» **Given text**:
RegExp

216.73.216.xxx | ToothyWiki | RecentChanges | Login

Anyone happen to known of a reasonably friendly page to find out more about Regular Expressions on? - Kazuhiko

MoonShadow: we could make this it.

a matches a
b matches b
.
.

. matches any character except \n

[abcd] matches any of a,b,c,d
[a-z] matches anything between a and z inclusive
[a-zA-Z0-9] matches any unaccented letter and any of the ten digits
[[:alpha:]] matches any alphabetic character in the current locale (if it's supported at all)

a? matches zero or one a
a* matches zero or more as
a+ matches one or more as (if it's supported; sometimes you must use \+.)

(stuff) or sometimes $stuff$ groups together stuff

: (abcd)+ matches one or more lots of abcd

Uh - literal quoting the brackets etc. should cause them to be treated as literals by the regexp parser.

: Not necessarily. It depends on the regexp language you are using.

and so on.. is that the sort of thing you're after? What language are you using? - each implementation has its own quirks..

Ah, didn't know that, 'though I should have guessed. I had a good idea about the above but haven't seen any working examples so I would probably be lost on the details. I was trying to read the RegExp page you linked but got very lost when it went onto some of the examples of how and why things don't work. - Kazuhiko

I actually found man 7 regex to be pretty comprehensive; I do quite a lot of evil sed/awk/sh hackery, so you can always ask for advice :) - Emperor

BwaHaHaHa... Nope, I come from the Windows side of the fence :) .net now has ways of using regexp for validation (plus the fact I was kind of interested anyway). - Kazuhiko

Well, man pages are online, consider [This link] for example?

Kazuhiko is currently being most self-congratulatory for having finally written some regex replace statements that appear to work :) (and are, of course, extremely simple)

Extracted data entries:
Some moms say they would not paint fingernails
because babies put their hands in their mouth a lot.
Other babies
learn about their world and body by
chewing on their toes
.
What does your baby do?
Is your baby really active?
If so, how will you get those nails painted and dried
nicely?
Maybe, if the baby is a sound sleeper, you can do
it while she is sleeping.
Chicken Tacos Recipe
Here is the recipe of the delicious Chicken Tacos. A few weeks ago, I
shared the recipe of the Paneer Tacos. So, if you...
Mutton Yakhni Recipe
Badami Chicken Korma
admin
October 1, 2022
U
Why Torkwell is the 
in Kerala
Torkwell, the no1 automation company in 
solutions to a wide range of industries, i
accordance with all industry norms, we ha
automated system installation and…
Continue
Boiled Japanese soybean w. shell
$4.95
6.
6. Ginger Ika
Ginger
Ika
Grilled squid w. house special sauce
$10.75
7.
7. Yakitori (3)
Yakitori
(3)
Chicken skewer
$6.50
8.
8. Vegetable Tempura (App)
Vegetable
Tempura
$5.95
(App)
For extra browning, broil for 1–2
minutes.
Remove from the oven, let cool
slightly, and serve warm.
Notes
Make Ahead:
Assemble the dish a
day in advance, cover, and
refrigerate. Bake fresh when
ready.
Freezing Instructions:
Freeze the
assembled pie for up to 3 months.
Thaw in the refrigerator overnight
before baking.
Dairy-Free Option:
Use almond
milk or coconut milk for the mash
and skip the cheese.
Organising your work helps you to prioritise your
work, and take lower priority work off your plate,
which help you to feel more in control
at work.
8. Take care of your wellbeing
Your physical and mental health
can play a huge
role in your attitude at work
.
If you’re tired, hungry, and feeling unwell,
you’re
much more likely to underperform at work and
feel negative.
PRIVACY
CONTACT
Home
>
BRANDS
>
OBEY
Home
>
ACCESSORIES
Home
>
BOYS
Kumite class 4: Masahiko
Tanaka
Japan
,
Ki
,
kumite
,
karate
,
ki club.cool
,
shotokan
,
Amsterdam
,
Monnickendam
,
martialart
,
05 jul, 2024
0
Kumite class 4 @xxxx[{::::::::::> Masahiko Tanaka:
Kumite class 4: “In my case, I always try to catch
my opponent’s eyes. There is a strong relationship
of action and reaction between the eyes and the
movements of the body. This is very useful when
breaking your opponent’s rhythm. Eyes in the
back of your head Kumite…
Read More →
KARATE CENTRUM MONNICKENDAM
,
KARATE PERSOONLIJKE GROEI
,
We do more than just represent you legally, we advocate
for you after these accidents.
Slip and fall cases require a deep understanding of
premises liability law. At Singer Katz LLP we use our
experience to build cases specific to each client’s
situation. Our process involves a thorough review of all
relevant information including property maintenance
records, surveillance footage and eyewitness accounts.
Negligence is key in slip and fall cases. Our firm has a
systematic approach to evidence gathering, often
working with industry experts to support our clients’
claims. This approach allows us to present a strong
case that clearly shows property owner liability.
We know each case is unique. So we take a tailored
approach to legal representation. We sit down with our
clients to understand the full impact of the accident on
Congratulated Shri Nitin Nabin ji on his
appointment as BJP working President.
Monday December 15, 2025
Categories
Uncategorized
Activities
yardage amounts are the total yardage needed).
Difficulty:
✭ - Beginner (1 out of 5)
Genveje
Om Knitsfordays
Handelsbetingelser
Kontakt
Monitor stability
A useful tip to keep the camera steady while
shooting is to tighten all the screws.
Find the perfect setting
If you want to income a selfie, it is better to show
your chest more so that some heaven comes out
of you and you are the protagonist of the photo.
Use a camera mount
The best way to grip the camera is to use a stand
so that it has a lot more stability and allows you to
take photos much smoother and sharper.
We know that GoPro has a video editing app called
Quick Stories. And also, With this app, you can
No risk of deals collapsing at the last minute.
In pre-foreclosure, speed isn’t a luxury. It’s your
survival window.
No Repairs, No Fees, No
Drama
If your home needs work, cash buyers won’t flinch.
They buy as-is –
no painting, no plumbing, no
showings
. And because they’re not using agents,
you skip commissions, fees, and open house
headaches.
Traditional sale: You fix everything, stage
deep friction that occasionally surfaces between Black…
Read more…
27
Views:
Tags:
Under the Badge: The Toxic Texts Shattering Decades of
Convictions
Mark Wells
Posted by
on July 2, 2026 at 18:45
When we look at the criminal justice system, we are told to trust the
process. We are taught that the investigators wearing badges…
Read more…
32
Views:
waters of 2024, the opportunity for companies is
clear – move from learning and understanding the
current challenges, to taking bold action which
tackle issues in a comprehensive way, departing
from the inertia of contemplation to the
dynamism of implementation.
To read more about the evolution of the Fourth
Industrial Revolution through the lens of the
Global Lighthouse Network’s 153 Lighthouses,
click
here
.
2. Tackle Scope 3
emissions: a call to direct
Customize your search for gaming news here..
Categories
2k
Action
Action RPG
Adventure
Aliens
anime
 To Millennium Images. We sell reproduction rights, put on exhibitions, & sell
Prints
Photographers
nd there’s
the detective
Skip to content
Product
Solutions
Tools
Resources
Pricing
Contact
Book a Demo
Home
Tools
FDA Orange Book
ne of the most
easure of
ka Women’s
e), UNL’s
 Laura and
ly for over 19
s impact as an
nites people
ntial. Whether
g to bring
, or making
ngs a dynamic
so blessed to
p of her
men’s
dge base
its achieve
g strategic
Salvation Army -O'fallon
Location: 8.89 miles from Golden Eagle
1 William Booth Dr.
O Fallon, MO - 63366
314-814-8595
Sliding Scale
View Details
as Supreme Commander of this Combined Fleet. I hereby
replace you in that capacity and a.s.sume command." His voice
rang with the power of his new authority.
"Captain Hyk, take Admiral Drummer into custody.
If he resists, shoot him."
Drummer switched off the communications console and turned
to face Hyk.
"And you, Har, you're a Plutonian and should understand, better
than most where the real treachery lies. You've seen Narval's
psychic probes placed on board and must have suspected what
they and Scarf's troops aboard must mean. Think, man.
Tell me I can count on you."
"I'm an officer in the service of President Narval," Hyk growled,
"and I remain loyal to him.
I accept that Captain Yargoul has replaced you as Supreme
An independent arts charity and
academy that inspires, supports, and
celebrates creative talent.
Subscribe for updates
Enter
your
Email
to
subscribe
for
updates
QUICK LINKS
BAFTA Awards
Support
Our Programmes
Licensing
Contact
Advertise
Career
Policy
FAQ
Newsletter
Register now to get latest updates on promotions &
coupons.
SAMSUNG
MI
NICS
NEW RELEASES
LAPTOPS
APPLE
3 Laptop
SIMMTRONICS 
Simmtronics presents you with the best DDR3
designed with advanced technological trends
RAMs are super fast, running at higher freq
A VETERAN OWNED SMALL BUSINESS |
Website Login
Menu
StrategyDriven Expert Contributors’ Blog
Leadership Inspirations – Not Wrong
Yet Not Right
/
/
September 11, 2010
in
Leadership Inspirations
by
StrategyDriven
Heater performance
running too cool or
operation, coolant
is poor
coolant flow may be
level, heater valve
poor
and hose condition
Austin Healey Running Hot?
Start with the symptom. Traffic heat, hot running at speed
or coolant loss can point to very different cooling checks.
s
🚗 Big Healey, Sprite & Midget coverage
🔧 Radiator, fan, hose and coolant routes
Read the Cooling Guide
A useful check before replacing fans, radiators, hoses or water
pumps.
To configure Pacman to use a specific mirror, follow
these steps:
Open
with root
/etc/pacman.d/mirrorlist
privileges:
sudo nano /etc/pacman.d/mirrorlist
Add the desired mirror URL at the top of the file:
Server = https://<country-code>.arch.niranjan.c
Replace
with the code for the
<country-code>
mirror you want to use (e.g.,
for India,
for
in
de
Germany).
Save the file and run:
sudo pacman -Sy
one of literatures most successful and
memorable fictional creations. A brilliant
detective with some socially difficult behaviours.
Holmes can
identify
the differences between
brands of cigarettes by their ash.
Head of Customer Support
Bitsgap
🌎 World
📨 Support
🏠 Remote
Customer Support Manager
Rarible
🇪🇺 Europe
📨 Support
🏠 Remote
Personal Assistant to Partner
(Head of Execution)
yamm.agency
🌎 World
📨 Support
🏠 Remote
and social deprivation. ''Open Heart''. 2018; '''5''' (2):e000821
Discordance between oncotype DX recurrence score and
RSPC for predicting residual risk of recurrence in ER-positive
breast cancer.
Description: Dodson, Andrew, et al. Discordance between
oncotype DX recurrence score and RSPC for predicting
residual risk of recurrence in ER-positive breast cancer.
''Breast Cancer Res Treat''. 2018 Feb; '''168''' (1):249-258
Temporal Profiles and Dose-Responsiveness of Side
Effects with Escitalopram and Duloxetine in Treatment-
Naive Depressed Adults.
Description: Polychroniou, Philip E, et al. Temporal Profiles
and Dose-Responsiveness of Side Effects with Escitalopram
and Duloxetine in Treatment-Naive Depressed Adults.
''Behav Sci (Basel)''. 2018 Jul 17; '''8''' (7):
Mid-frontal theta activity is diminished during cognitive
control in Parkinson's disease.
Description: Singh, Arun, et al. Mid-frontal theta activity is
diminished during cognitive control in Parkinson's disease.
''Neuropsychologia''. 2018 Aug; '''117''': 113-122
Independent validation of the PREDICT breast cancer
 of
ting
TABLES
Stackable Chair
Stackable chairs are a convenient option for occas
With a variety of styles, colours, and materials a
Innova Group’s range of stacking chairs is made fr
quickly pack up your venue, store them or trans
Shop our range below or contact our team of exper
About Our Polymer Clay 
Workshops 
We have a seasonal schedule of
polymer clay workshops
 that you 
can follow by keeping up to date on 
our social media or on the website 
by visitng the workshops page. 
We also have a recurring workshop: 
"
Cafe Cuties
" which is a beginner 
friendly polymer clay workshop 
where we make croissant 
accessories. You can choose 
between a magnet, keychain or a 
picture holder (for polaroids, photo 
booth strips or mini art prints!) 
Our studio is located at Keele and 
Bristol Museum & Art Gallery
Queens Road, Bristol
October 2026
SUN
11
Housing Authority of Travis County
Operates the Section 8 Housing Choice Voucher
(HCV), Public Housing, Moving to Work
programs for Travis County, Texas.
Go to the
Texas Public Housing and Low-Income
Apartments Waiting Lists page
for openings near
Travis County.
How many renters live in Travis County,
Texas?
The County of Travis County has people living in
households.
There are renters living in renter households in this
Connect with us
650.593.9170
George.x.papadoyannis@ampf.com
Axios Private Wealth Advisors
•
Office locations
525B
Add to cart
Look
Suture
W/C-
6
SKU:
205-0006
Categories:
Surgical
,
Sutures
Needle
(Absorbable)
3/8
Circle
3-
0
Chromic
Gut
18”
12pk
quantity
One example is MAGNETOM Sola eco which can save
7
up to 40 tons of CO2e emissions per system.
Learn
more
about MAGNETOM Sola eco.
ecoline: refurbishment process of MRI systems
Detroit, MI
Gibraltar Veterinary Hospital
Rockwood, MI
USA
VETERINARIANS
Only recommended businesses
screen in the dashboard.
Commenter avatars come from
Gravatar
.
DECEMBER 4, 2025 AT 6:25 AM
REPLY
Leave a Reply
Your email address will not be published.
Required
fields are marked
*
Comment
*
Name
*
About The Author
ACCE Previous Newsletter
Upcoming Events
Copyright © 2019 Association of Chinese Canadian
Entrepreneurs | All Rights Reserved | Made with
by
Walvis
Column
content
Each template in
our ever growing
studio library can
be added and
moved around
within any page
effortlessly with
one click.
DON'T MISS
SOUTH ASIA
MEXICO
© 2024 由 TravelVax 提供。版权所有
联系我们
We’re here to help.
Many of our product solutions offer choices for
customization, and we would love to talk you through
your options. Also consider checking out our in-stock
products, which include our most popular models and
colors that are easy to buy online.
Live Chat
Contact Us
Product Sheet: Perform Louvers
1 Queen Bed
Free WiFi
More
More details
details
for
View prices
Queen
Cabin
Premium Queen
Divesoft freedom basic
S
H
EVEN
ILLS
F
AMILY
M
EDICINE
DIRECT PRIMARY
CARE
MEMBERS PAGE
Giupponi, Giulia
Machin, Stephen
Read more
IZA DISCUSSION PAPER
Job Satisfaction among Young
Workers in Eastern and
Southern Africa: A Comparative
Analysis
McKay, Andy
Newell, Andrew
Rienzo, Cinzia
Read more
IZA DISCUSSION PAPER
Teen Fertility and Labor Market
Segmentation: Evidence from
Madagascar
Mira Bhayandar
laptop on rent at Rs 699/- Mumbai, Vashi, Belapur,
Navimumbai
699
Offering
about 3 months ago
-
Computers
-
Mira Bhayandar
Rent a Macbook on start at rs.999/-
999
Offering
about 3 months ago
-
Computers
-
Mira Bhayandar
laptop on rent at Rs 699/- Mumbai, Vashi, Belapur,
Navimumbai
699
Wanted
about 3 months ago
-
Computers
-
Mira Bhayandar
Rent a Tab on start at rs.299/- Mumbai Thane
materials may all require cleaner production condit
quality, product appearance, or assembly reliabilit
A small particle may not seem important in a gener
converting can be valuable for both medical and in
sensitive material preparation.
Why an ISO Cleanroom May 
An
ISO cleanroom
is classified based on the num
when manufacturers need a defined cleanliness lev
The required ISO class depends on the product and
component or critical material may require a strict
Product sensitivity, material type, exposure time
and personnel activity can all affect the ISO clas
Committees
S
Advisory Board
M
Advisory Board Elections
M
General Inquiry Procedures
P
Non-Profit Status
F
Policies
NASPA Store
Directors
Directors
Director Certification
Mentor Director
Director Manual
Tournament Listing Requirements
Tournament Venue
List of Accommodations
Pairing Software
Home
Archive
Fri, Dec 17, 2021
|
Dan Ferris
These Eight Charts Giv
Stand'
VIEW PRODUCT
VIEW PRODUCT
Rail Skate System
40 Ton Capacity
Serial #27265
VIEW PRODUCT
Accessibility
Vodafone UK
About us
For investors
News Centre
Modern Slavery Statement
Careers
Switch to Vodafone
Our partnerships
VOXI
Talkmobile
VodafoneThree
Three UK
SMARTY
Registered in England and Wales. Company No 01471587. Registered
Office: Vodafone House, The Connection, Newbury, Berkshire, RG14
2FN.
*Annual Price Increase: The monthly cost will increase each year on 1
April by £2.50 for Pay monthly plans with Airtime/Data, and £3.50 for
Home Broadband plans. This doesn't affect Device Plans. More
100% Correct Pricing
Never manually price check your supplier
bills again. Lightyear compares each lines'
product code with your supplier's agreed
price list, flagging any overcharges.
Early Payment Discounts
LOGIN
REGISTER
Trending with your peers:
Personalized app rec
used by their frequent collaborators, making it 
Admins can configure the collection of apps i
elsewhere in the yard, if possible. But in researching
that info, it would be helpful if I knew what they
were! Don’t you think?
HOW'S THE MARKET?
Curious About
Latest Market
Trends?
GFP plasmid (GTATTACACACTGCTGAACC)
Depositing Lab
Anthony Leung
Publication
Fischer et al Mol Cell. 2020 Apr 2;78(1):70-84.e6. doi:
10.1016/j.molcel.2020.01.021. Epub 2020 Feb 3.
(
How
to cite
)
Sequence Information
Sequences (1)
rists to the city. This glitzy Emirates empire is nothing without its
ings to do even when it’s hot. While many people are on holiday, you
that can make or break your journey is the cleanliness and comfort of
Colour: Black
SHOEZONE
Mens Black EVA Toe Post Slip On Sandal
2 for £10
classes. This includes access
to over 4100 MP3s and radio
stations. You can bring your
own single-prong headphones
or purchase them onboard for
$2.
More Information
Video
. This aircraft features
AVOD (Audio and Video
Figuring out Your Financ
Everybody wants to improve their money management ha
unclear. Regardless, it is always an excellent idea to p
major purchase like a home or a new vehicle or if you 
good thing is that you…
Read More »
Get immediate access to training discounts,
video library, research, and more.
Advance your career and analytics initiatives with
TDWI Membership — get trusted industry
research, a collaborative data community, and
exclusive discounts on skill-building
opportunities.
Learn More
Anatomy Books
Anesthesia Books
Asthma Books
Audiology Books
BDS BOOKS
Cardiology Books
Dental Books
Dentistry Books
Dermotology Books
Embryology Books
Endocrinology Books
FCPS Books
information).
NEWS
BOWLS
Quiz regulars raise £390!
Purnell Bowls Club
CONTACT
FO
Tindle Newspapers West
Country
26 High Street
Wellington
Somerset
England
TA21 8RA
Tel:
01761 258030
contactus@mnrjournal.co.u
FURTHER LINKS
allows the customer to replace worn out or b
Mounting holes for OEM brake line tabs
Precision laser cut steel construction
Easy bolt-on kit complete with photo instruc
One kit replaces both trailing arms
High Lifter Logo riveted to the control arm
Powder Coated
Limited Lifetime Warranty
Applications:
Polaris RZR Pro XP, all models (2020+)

» **Directions**: Please extract the passage from the regular expressions thread that begins at the words "Kazuhiko is currently" and stops after "course, extremely simple)". You won't need the data for this.

» **Exercise response**:
Kazuhiko is currently being most self-congratulatory for having finally written some regex replace statements that appear to work :) (and are, of course, extremely simple)